» **Task instructions**:
1. Reproduce the Spark notebook below from "Starting Spark application" up to and including "available as 'spark'.".
2. In the Spark notebook below, what application name is passed to the SparkSession builder?
3. Write what comes next in the Spark notebook below, picking up after its final line.

In [1]:
import numpy as np
import nltk
import tensorflow as tf
import tensorflow_hub as hub
from pyspark.sql import SparkSession
from pyspark.sql.functions import udf,mean
import pyspark.sql.functions as f
from pyspark.ml.feature import PCA,VectorAssembler
from pyspark.ml.linalg import Vectors,VectorUDT,DenseVector
from pyspark.sql.types import DoubleType,ArrayType,IntegerType,StringType

VBox()

Starting Spark application


ID,YARN Application ID,Kind,State,Spark UI,Driver log,Current session?
0,application_1558344694965_0001,pyspark,idle,Link,Link,✔


SparkSession available as 'spark'.


In [2]:
spark = SparkSession \
    .builder \
    .config('spark.executor.memory', '6g') \
    .config('spark.executor.cores', '3') \
    .config('spark.num.executor', '20') \
    .appName("Spark Text Encoder example") \
    .getOrCreate()

» **Source material**:
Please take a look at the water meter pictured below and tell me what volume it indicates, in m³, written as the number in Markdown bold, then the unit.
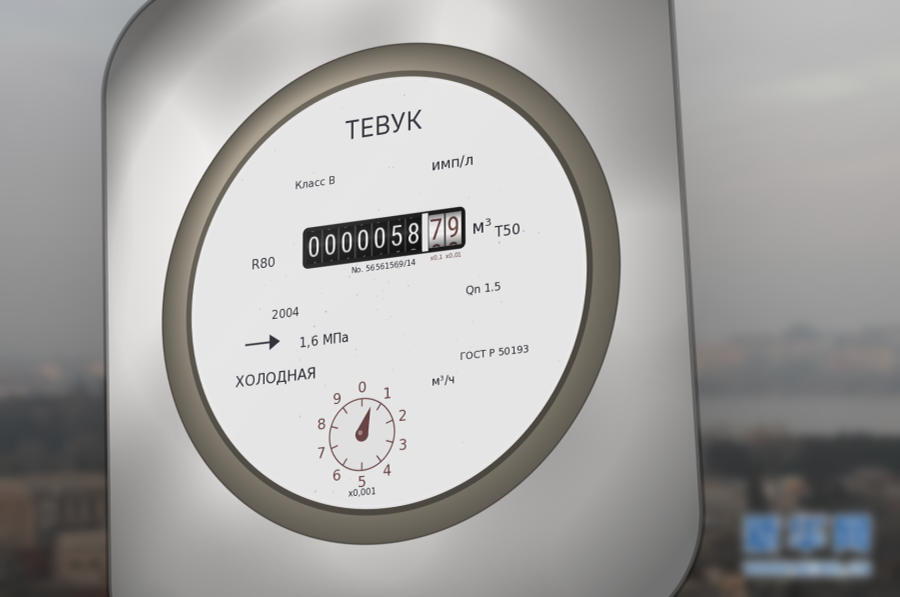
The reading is **58.790** m³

» **List of answers**:
1.
Starting Spark application


ID,YARN Application ID,Kind,State,Spark UI,Driver log,Current session?
0,application_1558344694965_0001,pyspark,idle,Link,Link,✔


SparkSession available as 'spark'.

2. Spark Text Encoder example

3.
VBox()

In [10]:
rev_data = "s3://amazon-reviews-pds/tsv/amazon_reviews_us_Music_v1_00.tsv.gz"
revs = spark.read.csv(rev_data,header=True,sep='\t')

VBox()

In [12]:
#define udf for returning the list of the sentences
tokenizer = nltk.data.load('tokenizers/punkt/english.pickle')
sentences = lambda paragraph: tokenizer.tokenize(paragraph)
udf_sentences_list = udf(sentences,ArrayType(StringType()))

VBox()

In [13]:
#select one product from the top 10 products list, and compute the list of sentences and stars
top_reviews = revs.filter((revs.product_id == 'B00006J6VG') & (revs.review_body.isNotNull())) \
    .withColumn("stars", revs.star_rating.cast(IntegerType())) \
    .select('review_body','stars','review_id') \
    .withColumn("sentences", udf_sentences_list(revs.review_body)) \
    .drop('review_body') \

VBox()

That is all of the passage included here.